Prepare your pieces 2

In weeks 5 - 8, we are going to use Hypothesis as a platform to collaboratively explore the materials that you selected in week 3 for your adventure.

In order to do that, you need to prepare your materials. I am giving you two weeks to prepare for this. Consider the amount of work as being similar to what you would do for a very good seminar presentation.

Goals for this week

  1. Read and think about your selected materials carefully
  2. Prep them for the rest of us
  3. Continue to improve your digital literacy

Listen

Episode 4 Script/Transcript

Do

The National Library of Scotland has made all kinds of materials available through what they call ‘The Data Foundry.’ They have made some Jupyter Notebooks to enable exploration and analysis of some of their holdings

  1. Explore ‘A Medical History of British India
  2. Explore ‘Edinburgh Ladies’ Debating Society
  3. Log into your Github account. Copy these notebooks to your own Github repo by visiting the appropriate repo (ie, the NLS’ github repo), and then hit the ‘fork’ button.
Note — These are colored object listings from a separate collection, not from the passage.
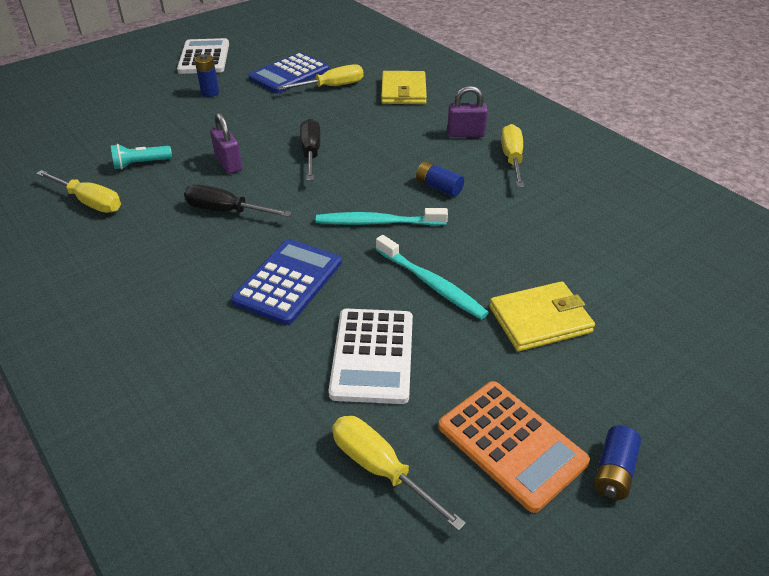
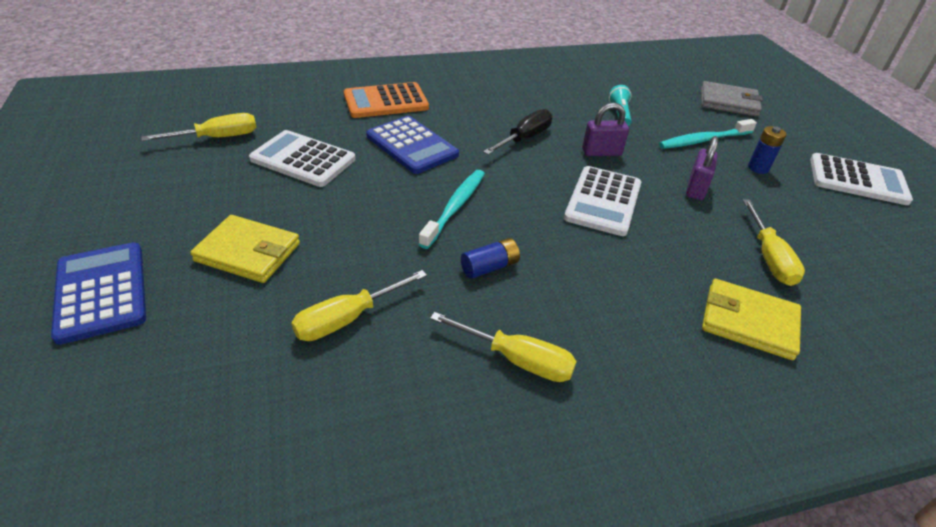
camera: 110 degrees right, 0 degrees up
(84, 109) = (728, 102): none -> grey wallet
(90, 202) = (570, 90): yellow screwdriver -> yellow screwdriver (346, 319)
(289, 74) = (808, 232): blue calculator -> blue calculator (101, 292)
(311, 152) = (603, 201): black screwdriver -> white calculator
(431, 284) = (348, 209): turquoise toothbrush -> turquoise toothbrush (703, 140)
(466, 134) = (601, 339): purple padlock -> purple padlock (696, 188)
(511, 444) = (168, 188): orange calculator -> orange calculator (386, 101)
(540, 319) = (248, 252): yellow wallet -> yellow wallet turned 75 degrees counterclockwise
(613, 471) = (93, 221): blue battery -> none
Copy the url; go to Binder and paste the url into the appropriate box, then hit launch. You now have your own copy in a live computational environment! Nb: any changes or data you put together while in the computational environment has to be downloaded to your local machine if you want to keep it.
  4. Using the ‘Simple Scraper’ notebook, put together a dataset of materials from the Museum of History. Run it either locally or via Binder. (If you run the scraper using Binder, make sure to download the results to your own machine).
  5. Go Further: try to build a new scraper from scratch on a webpage of your choice; this tutorial from Melanie Walsh’s class will walk you through that process. If you hit the rocket icon at the top of that tutorial, the page will launch in Binder and you can run/modify the code there.
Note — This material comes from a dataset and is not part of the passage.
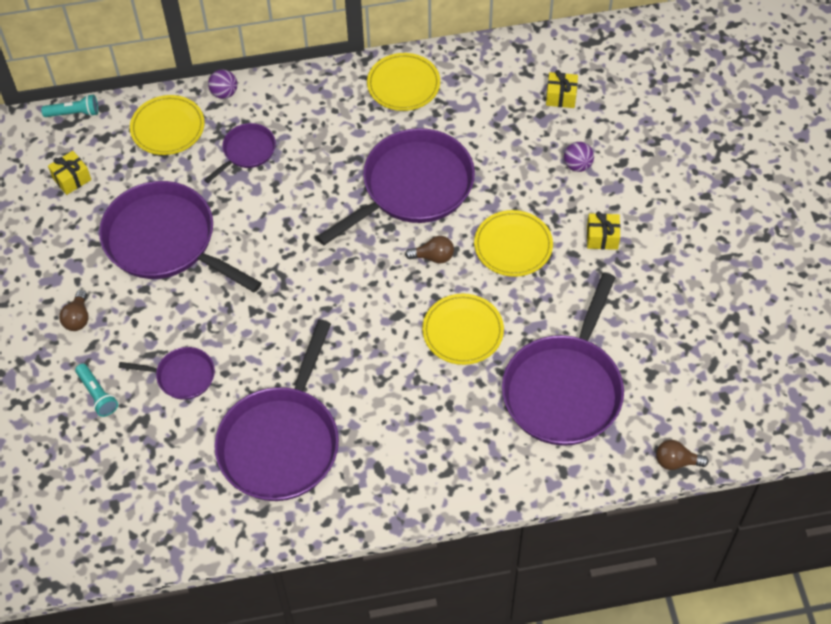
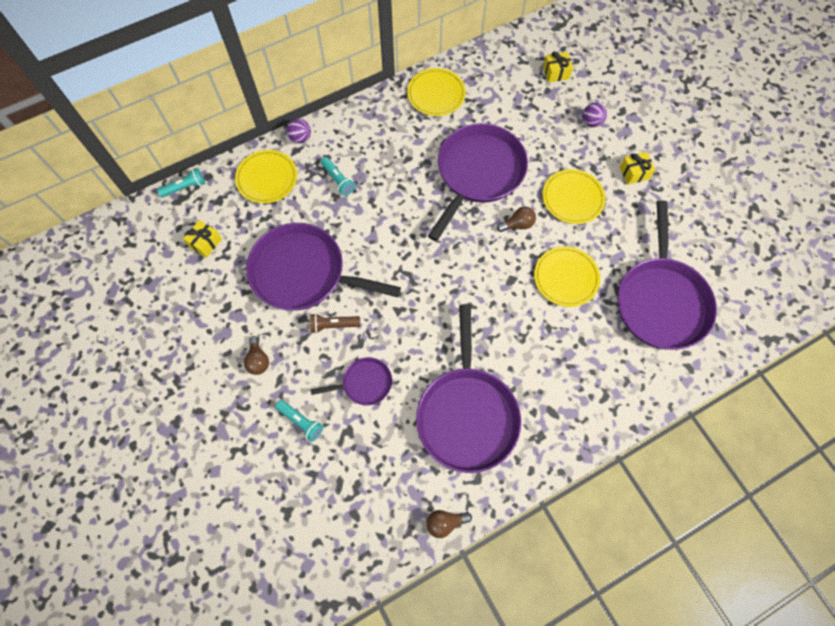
camera: 20 degrees left, 10 degrees up
(174, 305) = (333, 325): none -> brown flashlight
(247, 151) = (338, 180): purple pan -> turquoise flashlight
(676, 461) = (766, 333): brown light bulb -> brown light bulb (445, 523)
As you explore, take care to note how the notebooks are structured. What lessons might we draw from these for the creation of our own notebooks? Make your observations in a journal entry, see below. Discuss in our discord space any points where there seems to be some tacit assumptions about what you know how to do, or where you need more information.

Think of it like this: at the end of this course you’ll be making a notebook on some aspect of Ottawa’s GLAM scene for the January 11th version of yourself. What does pastYou need to know?
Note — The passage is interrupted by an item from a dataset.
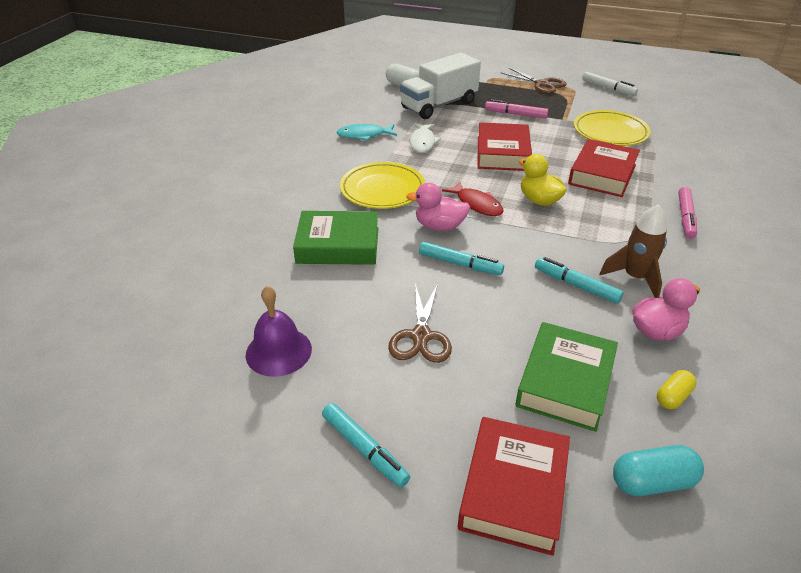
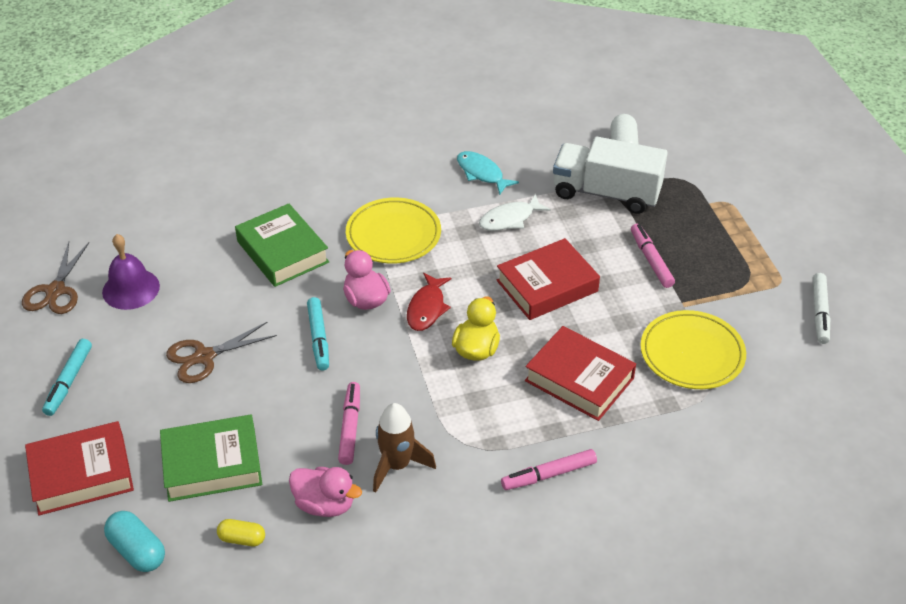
camera: 55 degrees right, 5 degrees up
(542, 84) = (761, 250): brown scissors -> brown scissors (55, 291)
(576, 285) = (350, 427): turquoise marker -> pink marker
(602, 174) = (579, 379): red book -> red book turned 45 degrees clockwise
With tech work, if it doesn’t come together in about 30 minutes, it won’t come in an hour. So take a break. Close the laptop. Call somebody up for help. Find another pair of eyes to look at the problem. I don’t want to hear that you labored heroically for 2 hours to do something. Jump into our social space and ask for advice.

Log your work

For your digital work, it is critical that you keep notes on what works, what doesn’t, what error messages you received, what help you received from others, what websites you went to, and so on.

Create a repository on Github; you can make it private. If you want anyone else to see a private repo, you have to add their username, remember.

Make a text file and call it journal.md. Put the date in it, write brief notes so that when you come back to all of this, you’ll know what you were doing.

Drag and drop this file, and any other supporting materials you wish, onto your repository; once they’ve uploaded, hit the ‘commit’ button.

DO NOT PUT images from the Museum into your repo (right? There could be serious permissions issues!)

While this isn’t graded, per se, you will need this material when it comes to writing the documentation for your eventual GLAM notebook you create. Get in the habit of keeping careful process notes.